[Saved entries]

= = = = = = =

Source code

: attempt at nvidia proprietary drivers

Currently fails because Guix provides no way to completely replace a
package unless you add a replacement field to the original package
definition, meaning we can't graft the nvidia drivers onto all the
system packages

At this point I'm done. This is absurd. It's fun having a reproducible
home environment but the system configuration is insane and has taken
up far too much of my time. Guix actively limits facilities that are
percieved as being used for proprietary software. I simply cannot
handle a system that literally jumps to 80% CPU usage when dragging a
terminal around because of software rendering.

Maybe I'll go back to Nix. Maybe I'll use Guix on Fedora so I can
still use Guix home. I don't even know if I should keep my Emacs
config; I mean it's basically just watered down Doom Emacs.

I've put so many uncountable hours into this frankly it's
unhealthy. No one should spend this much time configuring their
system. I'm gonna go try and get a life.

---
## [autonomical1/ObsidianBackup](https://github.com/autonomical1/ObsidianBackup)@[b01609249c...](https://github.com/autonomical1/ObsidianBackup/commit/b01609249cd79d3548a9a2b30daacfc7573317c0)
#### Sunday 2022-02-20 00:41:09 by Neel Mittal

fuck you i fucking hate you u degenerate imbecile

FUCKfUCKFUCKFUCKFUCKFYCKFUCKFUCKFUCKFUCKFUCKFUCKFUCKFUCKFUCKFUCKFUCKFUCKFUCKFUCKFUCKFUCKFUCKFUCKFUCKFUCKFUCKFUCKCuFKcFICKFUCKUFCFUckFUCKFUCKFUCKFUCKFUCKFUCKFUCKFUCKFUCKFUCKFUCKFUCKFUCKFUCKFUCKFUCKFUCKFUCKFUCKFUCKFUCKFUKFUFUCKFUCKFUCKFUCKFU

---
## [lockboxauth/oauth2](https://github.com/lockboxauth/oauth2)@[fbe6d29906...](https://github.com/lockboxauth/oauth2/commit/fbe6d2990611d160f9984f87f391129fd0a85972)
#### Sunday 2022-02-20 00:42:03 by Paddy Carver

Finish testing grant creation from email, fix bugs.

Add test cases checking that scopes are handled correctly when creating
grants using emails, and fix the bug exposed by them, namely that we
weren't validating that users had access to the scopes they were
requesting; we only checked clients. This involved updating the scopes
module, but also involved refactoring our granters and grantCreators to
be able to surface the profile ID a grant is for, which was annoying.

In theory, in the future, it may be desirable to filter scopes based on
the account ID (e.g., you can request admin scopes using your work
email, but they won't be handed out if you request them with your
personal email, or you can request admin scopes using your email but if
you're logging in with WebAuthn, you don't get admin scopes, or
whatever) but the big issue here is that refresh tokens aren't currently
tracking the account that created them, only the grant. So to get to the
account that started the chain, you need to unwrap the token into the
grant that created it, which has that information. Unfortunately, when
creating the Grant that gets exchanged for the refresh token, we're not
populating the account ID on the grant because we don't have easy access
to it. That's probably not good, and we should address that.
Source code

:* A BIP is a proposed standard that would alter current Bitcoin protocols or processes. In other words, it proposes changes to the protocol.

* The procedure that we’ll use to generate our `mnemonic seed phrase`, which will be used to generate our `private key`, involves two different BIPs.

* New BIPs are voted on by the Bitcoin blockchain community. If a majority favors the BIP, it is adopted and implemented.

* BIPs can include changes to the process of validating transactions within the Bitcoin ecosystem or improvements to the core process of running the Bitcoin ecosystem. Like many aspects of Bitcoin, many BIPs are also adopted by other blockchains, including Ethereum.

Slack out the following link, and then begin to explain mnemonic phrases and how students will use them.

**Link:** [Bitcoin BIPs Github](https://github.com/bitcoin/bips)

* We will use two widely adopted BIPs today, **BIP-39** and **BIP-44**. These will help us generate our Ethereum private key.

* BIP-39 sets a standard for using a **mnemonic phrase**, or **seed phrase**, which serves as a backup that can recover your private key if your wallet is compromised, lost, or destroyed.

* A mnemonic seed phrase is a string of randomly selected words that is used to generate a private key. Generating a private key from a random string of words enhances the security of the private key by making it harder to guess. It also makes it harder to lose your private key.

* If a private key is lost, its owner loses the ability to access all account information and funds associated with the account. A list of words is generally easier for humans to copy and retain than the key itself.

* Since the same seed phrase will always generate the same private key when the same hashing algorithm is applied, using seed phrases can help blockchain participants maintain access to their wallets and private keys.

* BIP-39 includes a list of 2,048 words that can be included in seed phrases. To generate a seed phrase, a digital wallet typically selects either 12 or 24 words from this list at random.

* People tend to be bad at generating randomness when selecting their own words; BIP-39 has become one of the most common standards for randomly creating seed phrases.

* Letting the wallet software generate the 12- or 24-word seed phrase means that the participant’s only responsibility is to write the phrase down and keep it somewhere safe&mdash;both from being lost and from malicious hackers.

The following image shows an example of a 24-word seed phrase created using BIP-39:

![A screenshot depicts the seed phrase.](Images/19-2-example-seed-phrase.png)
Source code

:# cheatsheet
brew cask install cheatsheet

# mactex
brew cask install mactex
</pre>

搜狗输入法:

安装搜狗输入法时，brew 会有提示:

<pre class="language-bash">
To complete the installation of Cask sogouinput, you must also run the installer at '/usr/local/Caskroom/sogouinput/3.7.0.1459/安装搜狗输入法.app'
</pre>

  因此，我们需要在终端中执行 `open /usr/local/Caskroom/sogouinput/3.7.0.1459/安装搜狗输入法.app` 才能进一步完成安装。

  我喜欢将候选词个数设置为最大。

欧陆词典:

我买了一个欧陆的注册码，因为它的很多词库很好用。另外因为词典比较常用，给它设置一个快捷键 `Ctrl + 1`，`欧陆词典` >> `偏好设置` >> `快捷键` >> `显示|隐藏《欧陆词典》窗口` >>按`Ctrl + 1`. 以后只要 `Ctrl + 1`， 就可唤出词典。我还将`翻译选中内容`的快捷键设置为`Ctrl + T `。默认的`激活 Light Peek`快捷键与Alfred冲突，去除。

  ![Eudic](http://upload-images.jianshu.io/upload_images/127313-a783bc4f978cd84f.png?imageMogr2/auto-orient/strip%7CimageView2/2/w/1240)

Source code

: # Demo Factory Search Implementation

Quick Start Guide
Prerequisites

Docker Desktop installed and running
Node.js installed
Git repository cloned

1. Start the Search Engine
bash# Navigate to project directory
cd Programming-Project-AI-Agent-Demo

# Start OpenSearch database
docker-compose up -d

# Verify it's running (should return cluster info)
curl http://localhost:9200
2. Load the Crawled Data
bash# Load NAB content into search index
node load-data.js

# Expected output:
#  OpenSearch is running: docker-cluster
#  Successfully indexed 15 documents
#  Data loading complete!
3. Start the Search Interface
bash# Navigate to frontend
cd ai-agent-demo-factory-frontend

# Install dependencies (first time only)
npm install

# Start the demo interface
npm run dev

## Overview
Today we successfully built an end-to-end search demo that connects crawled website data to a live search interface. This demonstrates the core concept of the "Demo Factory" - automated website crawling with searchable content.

= = = = = = =

* Problem *
With "keep" as the string to find, copy every line of the records that holds it.

* Result of the exercise *
still use Guix home. I don't even know if I should keep my Emacs
* Letting the wallet software generate the 12- or 24-word seed phrase means that the participant’s only responsibility is to write the phrase down and keep it somewhere safe&mdash;both from being lost and from malicious hackers.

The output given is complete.